In January, 2nd Judicial District Attorney Kari Brandenberg announced open counts of murder against the two officers. These were the first charges for any APD officers involved in an on-the-job shooting.
Trace Rabern, a Santa Fe appellate attorney, explained what an open count of murder means.
An “open count” of murder in New Mexico means that the prosecutor is leaving all options open: She is charging each level, and each alternative theory of murder at each level, in the alternative at the same time. Technically an “open count” charges New Mexico’s highest degree of murder, first degree murder, in each of its alternatives, together with all of the lesser included offenses of each alternative theory of murder.Since prosecutors are in theory supposed to charge only the highest degree of crime that the facts support, charging an “open count” is supposed to mean that the prosecutor has concluded there is evidence to support, if they jury found it credible, a conviction for first-degree murder. First-degree murder carries a mandatory life sentence, eligible for application for parole after 30 years. (We no longer charge the death penalty in New Mexico, and our capital aggravating circumstances do not appear to apply to the Boyd shooting, but in theory an “open count” would permit any aggravating circumstances to be charged later. The penalty for such a capital charge is life with no possibility of parole.)

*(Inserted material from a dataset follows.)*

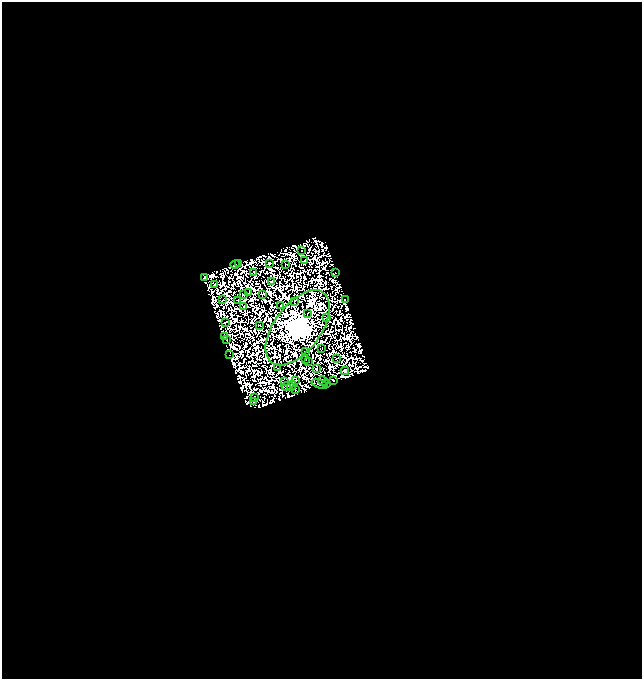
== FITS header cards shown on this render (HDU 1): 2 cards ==
NAXIS1  =                  640
NAXIS2  =                  677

“If the evidence shows you intentionally killed, but failed to form a deliberate and premeditated intent to kill, you are guilty of second degree intentional murder,” Rabern wrote later.
McGinn replaced Brandenberg because of a perceived conflict of interest in the case. McGinn has experienced cases involving APD before. The attorney represented the family of Christopher Torres in an officer-involved shooting case. That ended up with a $6 million settlement.
Brandenberg has been at odds with APD since news of the potential charges first were publicized. APD even investigated Brandenberg for bribery and intimidation, though the state Attorney General declined to file charges because of a lack of evidence.
There have been dozens of shootings involving APD, some fatal, in recent years.
The Boyd shooting was the most high profile incident by Albuquerque Police Department in recent years. The Department of Justice investigated APD and found “a pattern or practice of excessive force that violates the Constitution and federal law.” The City of Albuquerque now has a monitor from the DOJ and other reforms are being put into place.
The Boyd shooting happened just weeks before the DOJ report.
U.S. Rep. Michelle Lujan Grisham, a Democrat, has called for special prosecutors for all police shootings.